Quote from Sooho Choi, executive vice president and global head of travel and hospitality at Publicis Sapient, in an article on PhocusWire this week on what the industry can learn from Thomas Cook's collapse.
Each Friday, PhocusWire dissects and debates an industry trend or new development covered on our site that week.
There are many factors behind the failure of Thomas Cook - financial, obviously being the one that ultimately led to its disastrous collapse earlier this week.
Job losses will inevitably be in the thousands. Official investigations will be held as to why, perhaps, it was allowed to continue selling trips for so long with that much debt hanging around its neck.
And, of course, how senior management were able to remunerate to the degree that they did.
No official probe will dive into the strategic errors that Thomas Cook made, beginning in 2007 with the MyTravel deal and then the disastrous vanity project to become the biggest online travel agency in Europe.
Putting Thomas Cook to one side, attention in board rooms across the travel industry must now surely focus on understanding how no brand is safe from being unseated, whether its as slowly as this week's tour operating giant or within just a few years like many others.
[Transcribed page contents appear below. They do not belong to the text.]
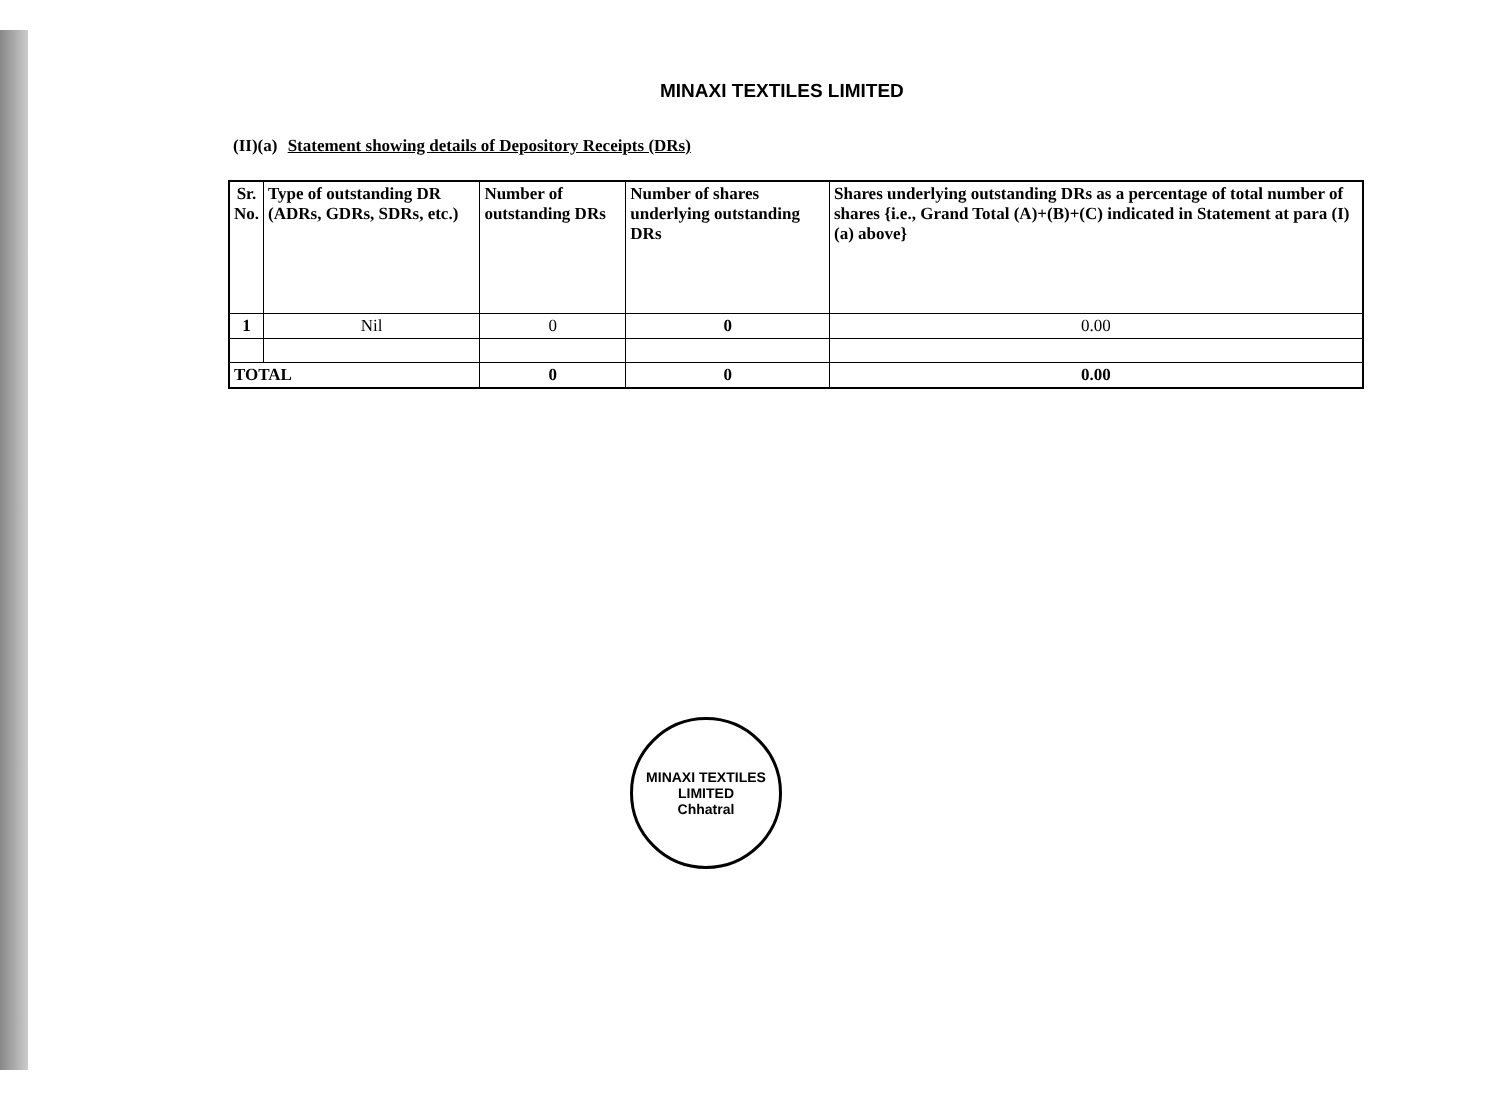MINAXI TEXTILES LIMITED
(II)(a) Statement showing details of Depository Receipts (DRs)
| Sr. No. | Type of outstanding DR (ADRs, GDRs, SDRs, etc.) | Number of outstanding DRs | Number of shares underlying outstanding DRs | Shares underlying outstanding DRs as a percentage of total number of shares {i.e., Grand Total (A)+(B)+(C) indicated in Statement at para (I)(a) above} |
| 1 | Nil | 0 | 0 | 0.00 |
| TOTAL | | 0 | 0 | 0.00 |
MINAXI TEXTILES LIMITED
Chhatral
As the industry approaches what is likely to be the next wave of massive tech-led "disruption" (that dreaded word), perhaps recent events will sharpen the minds of executives.
Airlines, hotels, car rental suppliers, even online travel agencies and other web-based travel businesses - at some point in the near future, business processes, customer expectations, environment-led issues and/or digital improvements will have an impact on the way a company is run or performs.
It seems bizarre now that, half a decade or so on, executives at Thomas Cook didn't fully understand the changes in consumer behavior that were going to impact on the business so much.
It's that arrogance of believing in your own immunity from disruption that has led to so many brands heading in the same direction as Thomas Cook. Sadly, for its workforce, it's just one of the biggest of all time.